L'Etat doit-il prendre en charge une partie des coûts générés par la sécurisation des locaux de "Charlie Hebdo" ? Invité de la matinale d'Europe 1, Manuel Valls y est favorable. "Je pense qu'il faut que le ministre de l'Intérieur réfléchisse à l'interpellation qui est faite par la rédaction de 'Charlie Hebdo'", a ainsi estimé l'ancien Premier ministre. "Il y a un vrai sujet et le coût de la sécurité, qui est insupportable pour une rédaction, dépasse l'entendement. Il faut sans doute que l'Etat regarde de près cette demande", a ajouté Manuel Valls.
Au début du mois, à l'occasion du troisième anniversaire de l'attaque qui a décimé ses rangs, la rédaction de "Charlie Hebdo" a publié un numéro spécial évoquant notamment le coût de sa sécurité. A la Une, l'entrée d'un bunker, accompagnée de ce titre évocateur : "Trois ans dans une boîte de conserve". Dans son éditorial intitulé "Liberté d'expression, combien ça coûte ?", le directeur de la rédaction, Riss, expliquait pour la première fois comment était organisée et financée la sécurité des locaux de l'hebdomadaire, faisant par là-même un appel du pied à la puissance publique.
Pour assurer sa sécurité depuis l'attaque, "Charlie Hebdo" a déménagé dans des locaux ultra-sécurisés (sas, blindage, panic room...) et a recours aux services d'une société privée, "payée par les ressources financières du journal" pour assurer la protection de ses locaux et de ses salariés. La sécurité de certains membres du journal est assurée par le SDLP, le Service de la protection de la police nationale. "Cette protection est financée par les impôts auxquels nous contribuons tous, y compris ceux que 'Charlie Hebdo' paye au titre de l'impôt sur les sociétés", rappelait Riss.
Même s'il concédait que son journal dispose d'une trésorerie importante, fruit des ventes exceptionnelles générées en 2015, Riss soulignait qu'elles ne seront pas éternelles. "Qu'arrivera-t-il à 'Charlie Hebdo' le jour où ces réserves seront épuisées, après avoir été dépensées pour la protection des locaux du journal ?", s'émouvait-il.
"Chaque semaine, au moins 15.000 exemplaires, soit près de 800.000 exemplaires par an, doivent être vendus uniquement pour payer la sécurisation des locaux de Charlie Hebdo", écrivait le directeur de la rédaction dans son édito, évaluant l'ensemble des coûts de protection du journal entre 1 et 1,5 million d'euros par an.

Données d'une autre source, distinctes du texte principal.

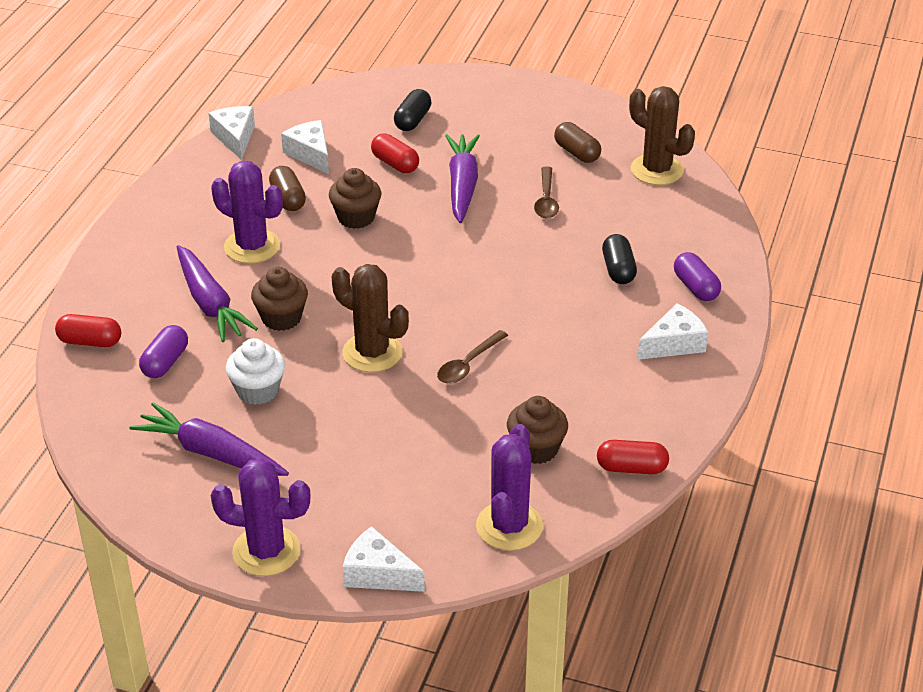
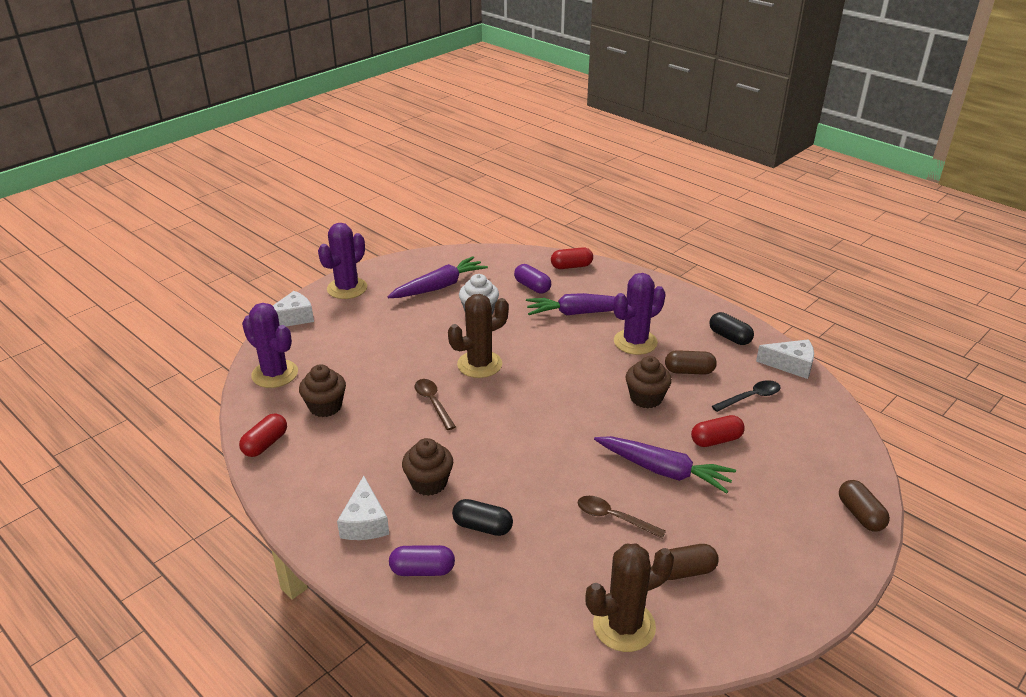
camera: 115 degrees right, 5 degrees down
(90, 342) = (571, 266): red capsule -> red capsule turned 45 degrees clockwise
(281, 318) = (544, 336): brown cupcake -> brown cupcake (429, 483)
(310, 154) = (751, 397): white cheese -> black spoon
(413, 120) = (787, 472): black capsule -> black capsule (729, 337)
(441, 80) = (860, 515): none -> brown capsule

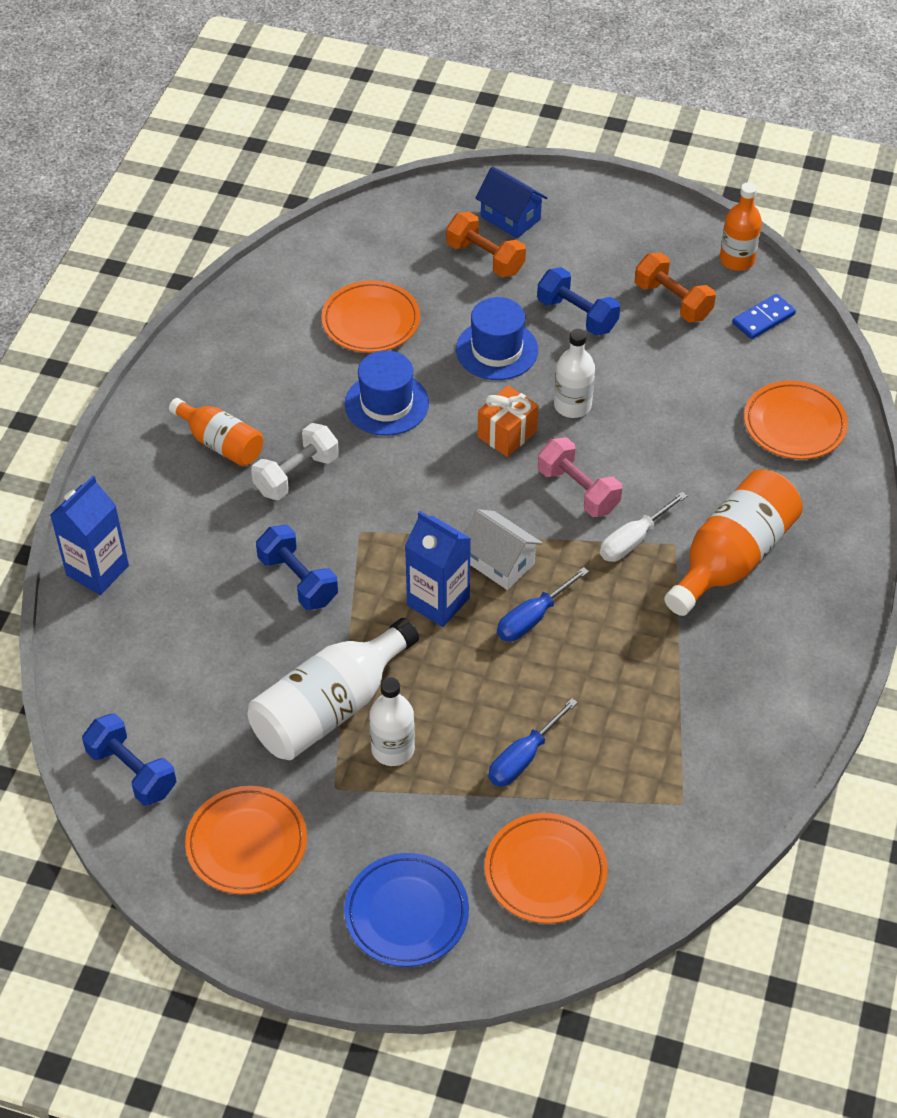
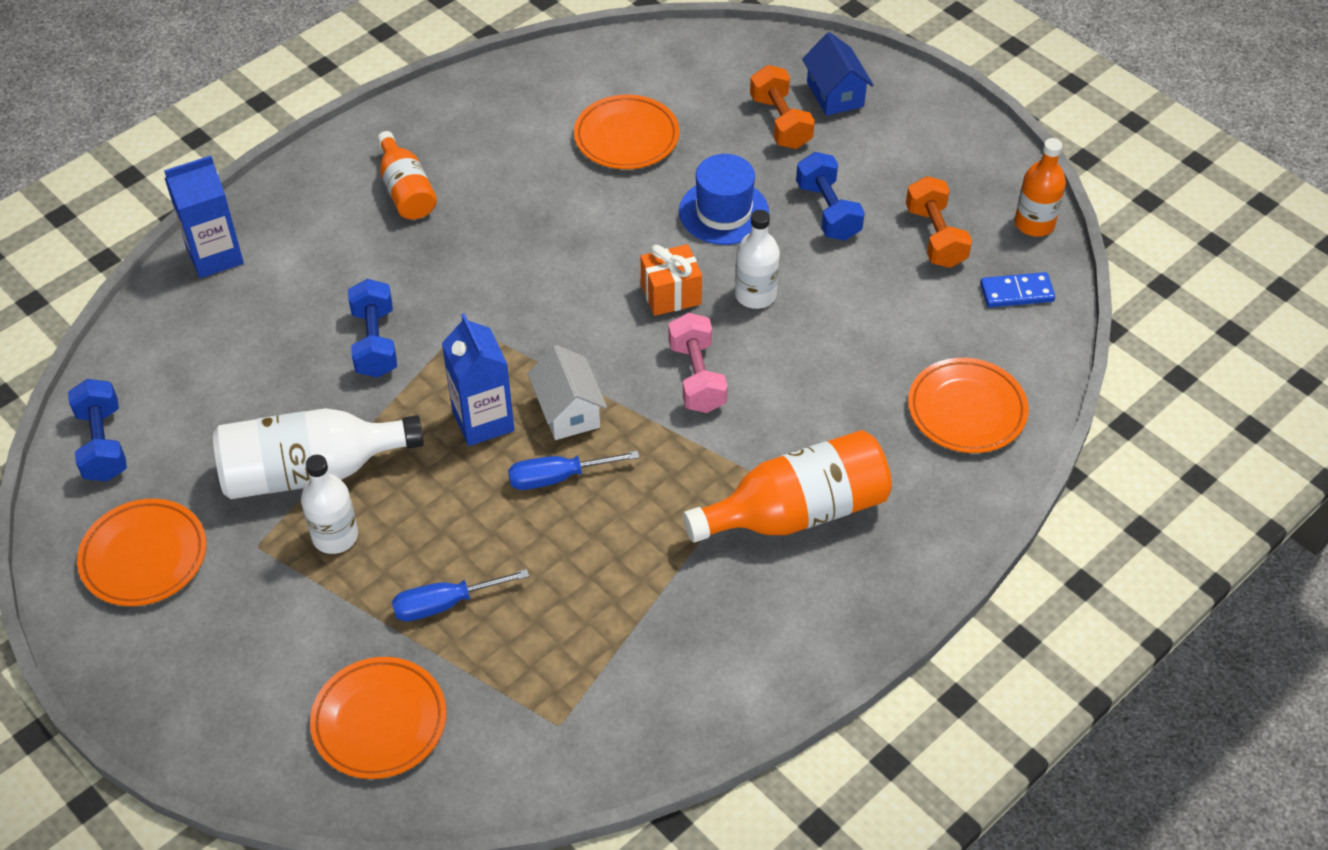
camera: 30 degrees right, 0 degrees up
(296, 475) = (449, 248): white dumbbell -> none
(386, 404) = (581, 218): blue hat -> none
(406, 913) = (227, 693): blue plate -> none
(633, 540) = (713, 449): white screwdriver -> none

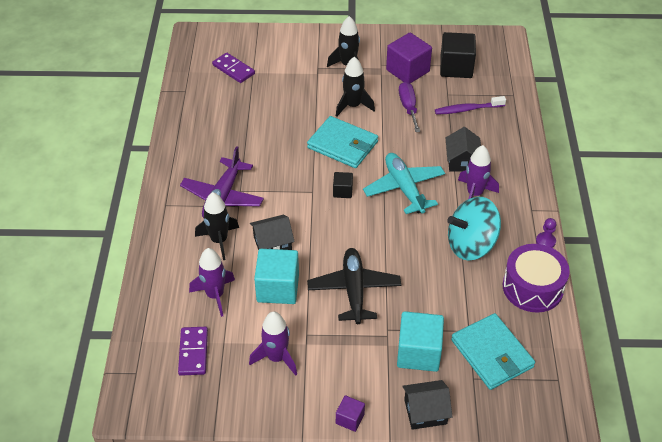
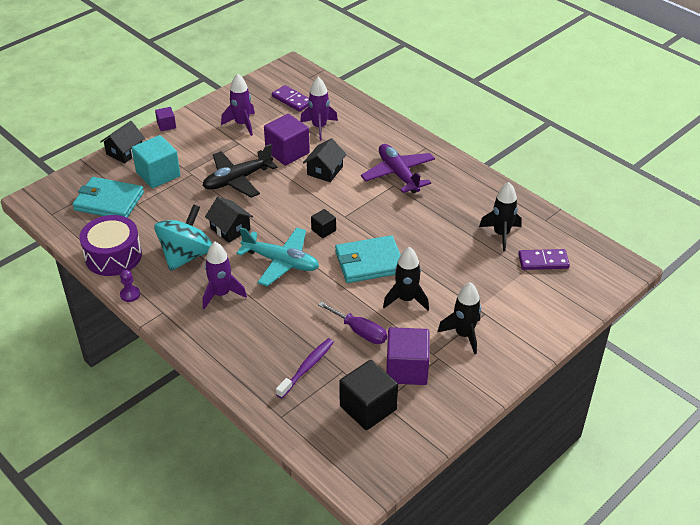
camera: 135 degrees right, 5 degrees down
(219, 240) = (360, 151): black rocket -> black rocket (501, 234)
(278, 288) = (287, 152): turquoise cube -> purple cube
(354, 290) = (238, 179): black plane -> black plane turned 105 degrees clockwise
(462, 161) = (260, 314): black house -> black house (230, 229)

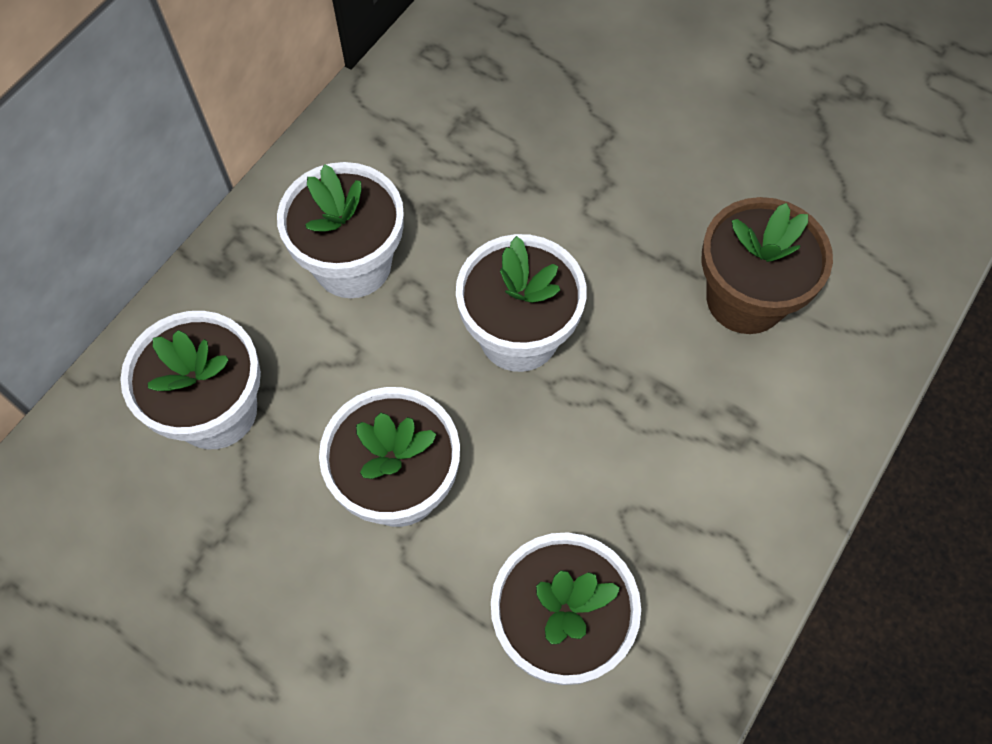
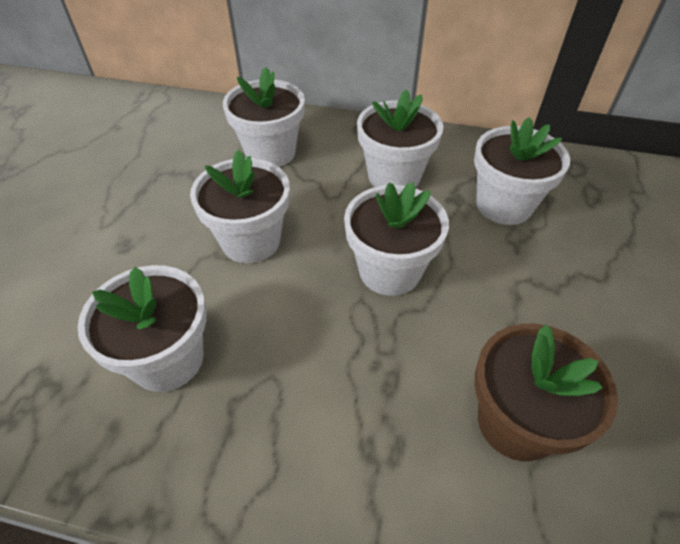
camera: 70 degrees right, 15 degrees down
(464, 165) = (504, 205): none -> white flower pot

Et de poser cette question : "Est-il normal pour un journal d'un pays démocratique que plus d'un exemplaire sur deux vendus en kiosque finance la sécurité des locaux et des journalistes qui y travaillent ?".
Au cours de ce même entretien, Manuel Valls est également revenu sur sa vive réaction à un article des "Inrocks" intitulé "L'alcool pourrait causer des dommages génétiques irréversibles" avec en illustration une photo de Manuel Valls. "Ça n'était pas de l'humour, il n'y avait aucun trait d'humour, aucune indication que c'était de l'humour. Tout le monde ne l'a pas ressenti comme tel", a estimé le député.
"Que la rédaction des 'Inrock', c'est ainsi, ne soit pas en accord avec les prises de position qui sont les miennes, je le conçois tout à fait. Que l'on se moque, que l'on me caricature, je le conçois, c'est nécessaire et je me bats pour défendre la liberté d'expression et de caricature, mais le mauvais goût et me lier à l'alcoolisme, surtout moi - j'aime beaucoup le vin mais modérément -, là, ça n'était pas au niveau", a-t-il déploré, rappelant avoir publié ce weekend "une caricature sévère, féroce de 'Charlie Hebdo' à (s)on égard".